Бесконечно тянутся дни, а недели и месяцы протекают с поразительной быстротой. Но еще больше удивляет Валентина Алмазова, что все пациенты палаты № 7, поначалу рвавшиеся на волю, сейчас как-то присмирели и как будто даже не спешили выписываться, — раздавались даже голоса, сначала робкие, потом все более настойчивые, что здесь не хуже чем на воле, а может быть, лучше. Семен Савельевич Самделов однажды вечером, после ужина, когда все из палаты № 7 собрались, как обычно, вокруг койки Алмазова, тесно усевшись по три-четыре человека на соседних койках, неожиданно заявил:
— Милые люди, я не знаю, что вы потеряли там, на воле, а я совсем не хочу домой. Здесь прекрасно. Кормят, одевают и не пристают с коммунизмом. Заметили? Никакой пропаганды, агитации, говори, что вздумается, — где еще найдете такое место в нашей стране? Спокойно. Мне за то, что я включил «Черный обелиск» Ремарка в рекомендательно-библиографический бюллетень, выговор объявили. Куда же дальше ехать?
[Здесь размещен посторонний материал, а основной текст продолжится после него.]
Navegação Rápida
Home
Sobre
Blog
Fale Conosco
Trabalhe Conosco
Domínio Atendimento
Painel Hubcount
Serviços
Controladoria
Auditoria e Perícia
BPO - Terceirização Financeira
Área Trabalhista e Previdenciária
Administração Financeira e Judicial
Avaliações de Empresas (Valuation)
А тут никаких неприятностей. Через четыре месяца переведут на пенсию. Живешь на всем готовом, да еще пенсия. Чего еще надо? Да жить с такими чудесными людьми, как вы, я согласен до скончания века. Я даже готов имитировать болезнь. Врачи все равно ничего не смыслят. Возьмите Мельникова из одиннадцатой, он уже третий год здесь околачивается, и сам признался, что дурака валяет, не хочет домой…
Все молча слушали Самделова.
— Нет, неладное говорите, — сказал Валентин Алмазов. — Покоряться? Ни за что! И если спрятаться от жизни, тогда ведь что получается? Прозябание! Зачем тогда жить? В тюрьме жизни нет.
— Да, всеобщая тюрьма, — задумчиво сказал Толя Жуков. — И никакой надежды на освобождение… Только разве…
— Я уже не раз говорил тебе, Толя, — повысил голос Николай Васильевич Морёный, — что не себя надо резать, а их!
— Это легко сказать, — сказал Павел Николаевич Загогулин, — да не легко бороться с такой косной силой. Горе голову не отрежешь. И уж очень много сволочи всякой развелось, — вроде моей жены. Эта сволочь поддерживает режим. А чиновники! Чекисты! Врачи! Таких, как наша Ильза Кох (так прозвали Кизяк), — десятки тысяч, как мы — единицы, десятки.
— А вы не видите, Павел Николаевич, что растут и наши ряды. Нет, не единицы, не десятки нас, а тысячи, и скоро будут миллионы. Они только не заявляют о себе громогласно, но они есть, надо суметь собрать, зажечь, и мы такой мировой пожар раздуем, что не потушить его никаким полицейским на земле, — сказал Антонов.
— Володя, не говори так громко. Услышат шпионы и всех нас расстреляют, — тревожно озираясь, сказал Женя Диамант.
— Эх ты, профсоюзная тля, а еще музыкант! — с досадой крикнул Володя Антонов. — Здесь бояться нечего, мы уже сумасшедшие, — даже судить нас нельзя. А дело наше правое, и мы победим.
— Правильно, Володя, — сказал Валентин Алмазов. — Вся наша беда в том, что мы преувеличиваем нашу слабость. Мы только туже затягиваем на нашей шее петлю. И это ослабляет волю к действию.
— Воля и власть! — как сказал великий Ницше, — крикнул Володя Антонов.
— Удивительное дело, — продолжал Алмазов, — люди наши так привыкли к торжеству зла, что носители правды чувствуют себя обреченными, а иные слишком поспешно капитулируют. Я понимаю нигилистов. Они явно берут верх. И это ужасно. Человечество не должно, не может погибнуть. Разве можно без содрогания представить себе, что некому будет читать «Братьев Карамазовых», что не будет звучать «Аппассионата», что исчезнут «Давид» и «Тайная вечеря». Но если не уничтожить советско-китайский фашизм, человечество погибнет — это для меня тоже ясно.
— Для всех ясно, — сказал Голин. — Но мы не сдадимся.
Утром Валентина Алмазова вызвали к профессору Штейну.
В комнате, узкой и длинной, сидели все штатные врачи и прикомандированные для усовершенствования, — человек сорок. Профессор сидел один на плюшевом диване, закинув голову, и на вошедшего Алмазова смотрел, как смотрит посетитель зоопарка на редкий экземпляр индийского слона. Глаза всех врачей тоже были обращены на Алмазова.
— Ну что ж, давайте знакомиться, Валентин Иванович, — с напускной развязностью начал Штейн. — Меня зовут Абрам Григорьевич. Расскажите, как вы попали сюда, как заболели.
Алмазов посмотрел на Штейна исподлобья таким уничтожающим взглядом, что тот даже заерзал на диване.